(EXERCISE INPUT)

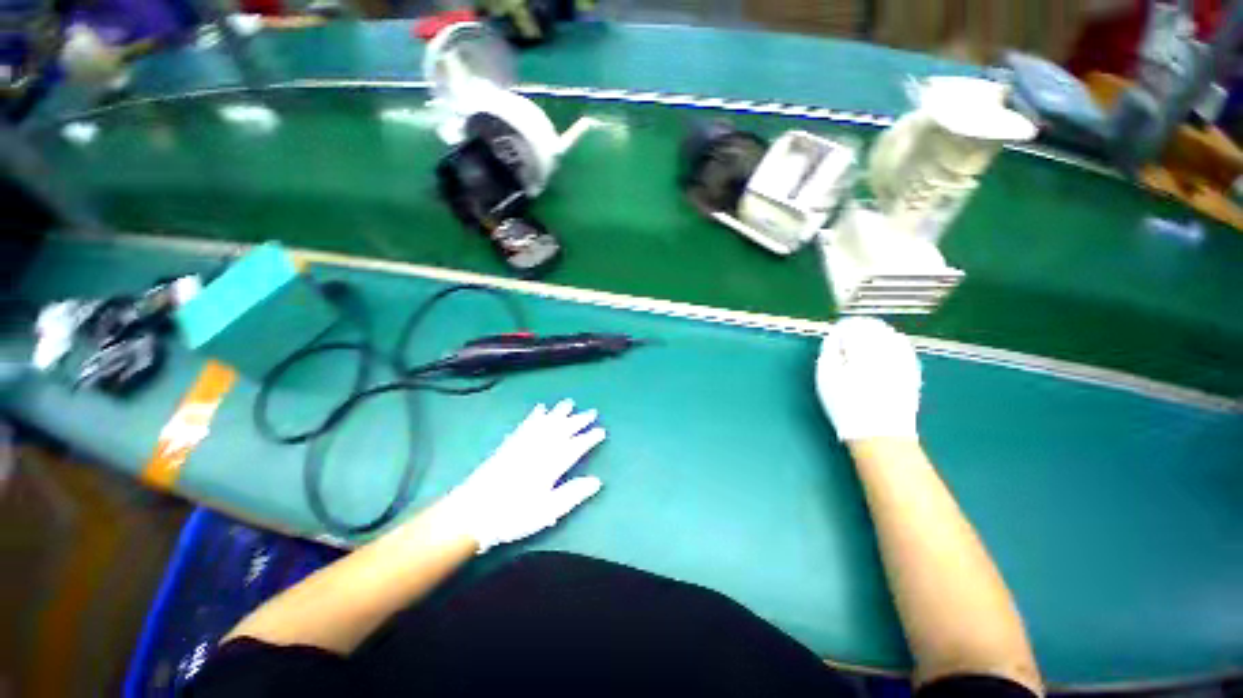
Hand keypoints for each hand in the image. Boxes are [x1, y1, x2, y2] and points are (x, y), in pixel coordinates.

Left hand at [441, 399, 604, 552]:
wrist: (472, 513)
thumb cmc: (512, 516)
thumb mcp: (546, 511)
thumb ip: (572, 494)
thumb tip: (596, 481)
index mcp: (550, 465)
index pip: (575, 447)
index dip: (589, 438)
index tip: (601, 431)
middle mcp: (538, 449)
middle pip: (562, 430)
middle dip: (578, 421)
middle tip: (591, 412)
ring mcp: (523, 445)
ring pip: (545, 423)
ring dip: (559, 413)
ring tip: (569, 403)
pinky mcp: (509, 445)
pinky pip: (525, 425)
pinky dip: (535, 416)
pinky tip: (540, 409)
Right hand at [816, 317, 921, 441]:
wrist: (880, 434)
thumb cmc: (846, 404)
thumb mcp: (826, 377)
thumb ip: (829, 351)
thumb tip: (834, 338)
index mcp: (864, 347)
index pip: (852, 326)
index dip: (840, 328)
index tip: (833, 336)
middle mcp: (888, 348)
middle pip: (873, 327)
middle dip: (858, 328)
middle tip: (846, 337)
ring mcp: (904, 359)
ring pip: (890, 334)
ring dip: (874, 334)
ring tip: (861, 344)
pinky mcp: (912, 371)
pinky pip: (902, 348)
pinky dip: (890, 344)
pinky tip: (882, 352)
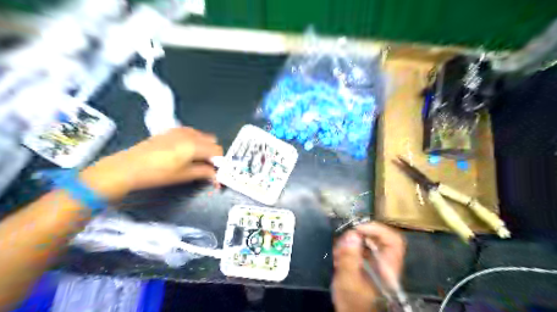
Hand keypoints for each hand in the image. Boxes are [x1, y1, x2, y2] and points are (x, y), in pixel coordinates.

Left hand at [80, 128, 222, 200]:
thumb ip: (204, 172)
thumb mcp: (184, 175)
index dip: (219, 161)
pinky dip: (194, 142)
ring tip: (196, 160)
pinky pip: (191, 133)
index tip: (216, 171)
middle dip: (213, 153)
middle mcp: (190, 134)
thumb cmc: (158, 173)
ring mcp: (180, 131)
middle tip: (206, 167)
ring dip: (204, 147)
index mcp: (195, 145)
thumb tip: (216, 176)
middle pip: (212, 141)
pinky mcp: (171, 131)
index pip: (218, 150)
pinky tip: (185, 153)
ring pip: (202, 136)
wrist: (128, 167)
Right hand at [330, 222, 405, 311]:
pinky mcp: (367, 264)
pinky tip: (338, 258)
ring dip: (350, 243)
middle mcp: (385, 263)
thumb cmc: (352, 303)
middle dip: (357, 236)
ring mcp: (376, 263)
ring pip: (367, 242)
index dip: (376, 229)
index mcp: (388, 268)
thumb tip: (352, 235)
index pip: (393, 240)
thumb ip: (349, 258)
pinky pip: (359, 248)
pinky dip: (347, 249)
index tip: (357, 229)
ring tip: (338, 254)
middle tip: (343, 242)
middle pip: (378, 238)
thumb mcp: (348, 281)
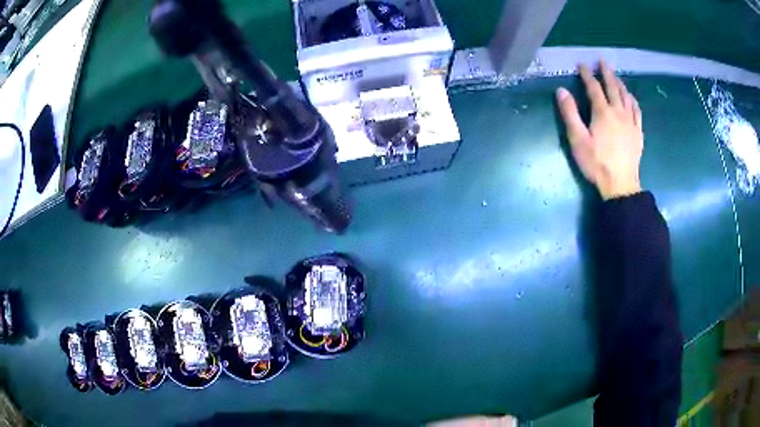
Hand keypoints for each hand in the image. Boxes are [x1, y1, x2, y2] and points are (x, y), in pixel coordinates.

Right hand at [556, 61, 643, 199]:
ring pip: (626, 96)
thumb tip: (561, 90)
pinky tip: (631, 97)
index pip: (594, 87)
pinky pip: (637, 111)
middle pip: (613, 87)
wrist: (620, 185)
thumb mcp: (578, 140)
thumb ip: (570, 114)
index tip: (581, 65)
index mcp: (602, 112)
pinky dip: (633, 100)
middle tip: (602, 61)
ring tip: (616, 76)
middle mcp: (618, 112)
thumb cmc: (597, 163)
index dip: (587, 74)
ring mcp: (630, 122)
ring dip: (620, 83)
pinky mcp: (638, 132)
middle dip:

(End EXERCISE INPUT)
(EXERCISE INPUT)

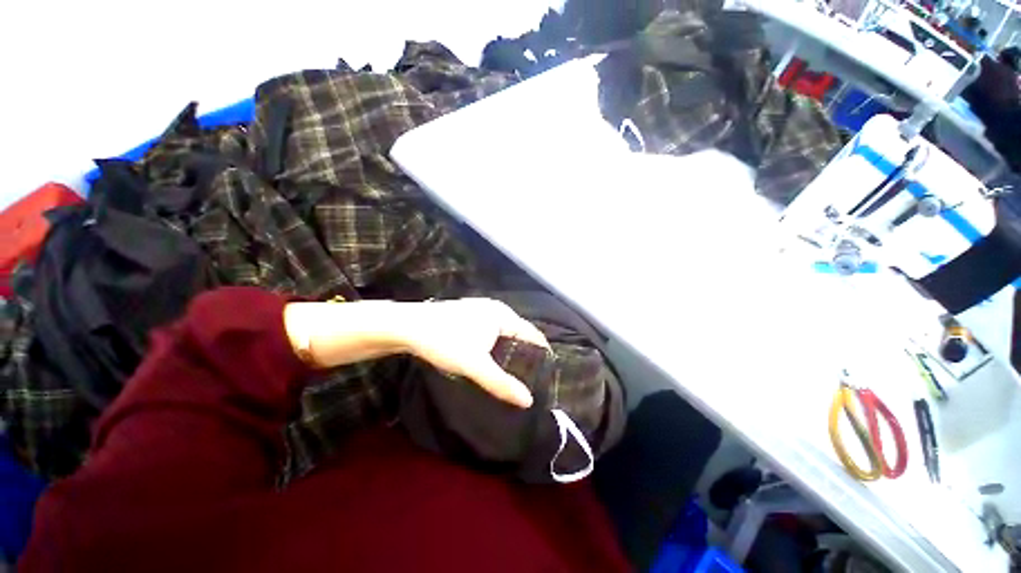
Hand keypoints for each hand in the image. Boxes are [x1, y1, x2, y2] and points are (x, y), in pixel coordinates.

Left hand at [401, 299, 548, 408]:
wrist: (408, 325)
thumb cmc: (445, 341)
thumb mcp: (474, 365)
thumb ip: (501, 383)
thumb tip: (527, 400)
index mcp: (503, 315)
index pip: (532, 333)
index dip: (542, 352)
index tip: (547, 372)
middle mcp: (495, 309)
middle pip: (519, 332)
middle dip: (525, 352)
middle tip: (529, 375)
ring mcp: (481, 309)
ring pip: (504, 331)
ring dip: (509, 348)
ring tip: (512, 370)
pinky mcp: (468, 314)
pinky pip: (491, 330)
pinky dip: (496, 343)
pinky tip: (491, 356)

(End EXERCISE INPUT)
(EXERCISE INPUT)

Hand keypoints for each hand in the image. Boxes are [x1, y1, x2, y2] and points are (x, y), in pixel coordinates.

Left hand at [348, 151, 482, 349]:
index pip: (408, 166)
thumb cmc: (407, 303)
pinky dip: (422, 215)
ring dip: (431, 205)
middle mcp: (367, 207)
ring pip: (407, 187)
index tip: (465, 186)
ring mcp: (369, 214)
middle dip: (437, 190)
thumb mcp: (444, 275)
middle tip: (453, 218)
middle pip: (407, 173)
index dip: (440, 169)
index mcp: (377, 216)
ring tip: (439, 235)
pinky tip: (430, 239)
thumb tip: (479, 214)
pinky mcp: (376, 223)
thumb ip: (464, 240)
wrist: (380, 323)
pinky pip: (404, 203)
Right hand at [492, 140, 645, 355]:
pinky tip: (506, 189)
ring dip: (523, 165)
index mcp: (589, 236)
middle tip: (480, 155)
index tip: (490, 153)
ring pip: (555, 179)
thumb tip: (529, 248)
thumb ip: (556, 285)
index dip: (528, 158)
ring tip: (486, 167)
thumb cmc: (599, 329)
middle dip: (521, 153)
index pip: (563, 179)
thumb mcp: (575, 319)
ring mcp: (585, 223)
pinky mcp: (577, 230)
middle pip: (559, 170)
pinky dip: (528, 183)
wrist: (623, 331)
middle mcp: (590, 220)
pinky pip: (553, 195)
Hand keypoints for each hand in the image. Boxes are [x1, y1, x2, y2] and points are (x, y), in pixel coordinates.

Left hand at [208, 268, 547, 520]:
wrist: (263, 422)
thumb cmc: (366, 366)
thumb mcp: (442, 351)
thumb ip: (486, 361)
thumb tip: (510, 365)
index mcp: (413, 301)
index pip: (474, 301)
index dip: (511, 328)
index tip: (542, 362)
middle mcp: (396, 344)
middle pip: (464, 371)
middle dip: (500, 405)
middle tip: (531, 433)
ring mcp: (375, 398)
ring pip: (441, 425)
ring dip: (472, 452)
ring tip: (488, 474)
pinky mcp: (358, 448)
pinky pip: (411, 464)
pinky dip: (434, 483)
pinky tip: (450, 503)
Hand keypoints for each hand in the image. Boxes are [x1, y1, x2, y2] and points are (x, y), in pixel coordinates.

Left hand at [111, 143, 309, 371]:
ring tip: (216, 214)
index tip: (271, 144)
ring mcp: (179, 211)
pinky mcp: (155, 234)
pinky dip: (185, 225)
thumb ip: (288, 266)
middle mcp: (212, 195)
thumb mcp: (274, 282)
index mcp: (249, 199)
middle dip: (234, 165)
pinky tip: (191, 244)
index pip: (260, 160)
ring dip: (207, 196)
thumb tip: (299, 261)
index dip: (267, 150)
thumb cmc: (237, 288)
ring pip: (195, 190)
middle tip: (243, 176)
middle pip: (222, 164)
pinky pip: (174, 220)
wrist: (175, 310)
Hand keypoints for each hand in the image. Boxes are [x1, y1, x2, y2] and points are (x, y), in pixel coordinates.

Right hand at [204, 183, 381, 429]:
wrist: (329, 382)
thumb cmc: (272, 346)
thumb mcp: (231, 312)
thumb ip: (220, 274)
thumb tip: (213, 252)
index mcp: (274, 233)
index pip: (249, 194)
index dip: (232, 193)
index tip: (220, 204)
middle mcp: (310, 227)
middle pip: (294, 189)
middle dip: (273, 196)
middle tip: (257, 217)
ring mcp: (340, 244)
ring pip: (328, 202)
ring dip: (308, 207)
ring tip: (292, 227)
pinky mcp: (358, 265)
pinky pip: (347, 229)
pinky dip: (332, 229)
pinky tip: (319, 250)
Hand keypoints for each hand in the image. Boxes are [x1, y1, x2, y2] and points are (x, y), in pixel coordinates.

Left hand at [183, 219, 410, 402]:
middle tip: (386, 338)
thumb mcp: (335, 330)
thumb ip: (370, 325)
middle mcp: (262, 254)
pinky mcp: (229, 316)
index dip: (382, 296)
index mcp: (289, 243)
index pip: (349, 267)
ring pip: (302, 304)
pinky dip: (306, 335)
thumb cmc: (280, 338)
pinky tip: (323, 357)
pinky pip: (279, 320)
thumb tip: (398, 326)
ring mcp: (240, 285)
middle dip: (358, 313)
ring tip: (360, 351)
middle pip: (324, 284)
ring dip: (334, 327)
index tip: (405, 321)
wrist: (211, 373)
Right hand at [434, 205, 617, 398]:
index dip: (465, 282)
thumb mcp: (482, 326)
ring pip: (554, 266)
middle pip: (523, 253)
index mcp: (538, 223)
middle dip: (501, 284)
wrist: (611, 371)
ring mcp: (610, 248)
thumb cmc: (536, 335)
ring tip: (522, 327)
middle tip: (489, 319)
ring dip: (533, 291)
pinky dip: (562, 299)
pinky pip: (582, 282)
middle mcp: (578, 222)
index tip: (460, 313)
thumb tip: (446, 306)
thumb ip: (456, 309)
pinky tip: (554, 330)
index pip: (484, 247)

(End EXERCISE INPUT)

Identify every line above that includes the word "Right", and show those lines.

Right hand at [816, 317, 921, 441]:
Right hand at [330, 222, 405, 311]:
Right hand at [556, 61, 643, 199]:
Right hand at [492, 140, 645, 355]:
Right hand at [204, 183, 381, 429]:
Right hand at [434, 205, 617, 398]:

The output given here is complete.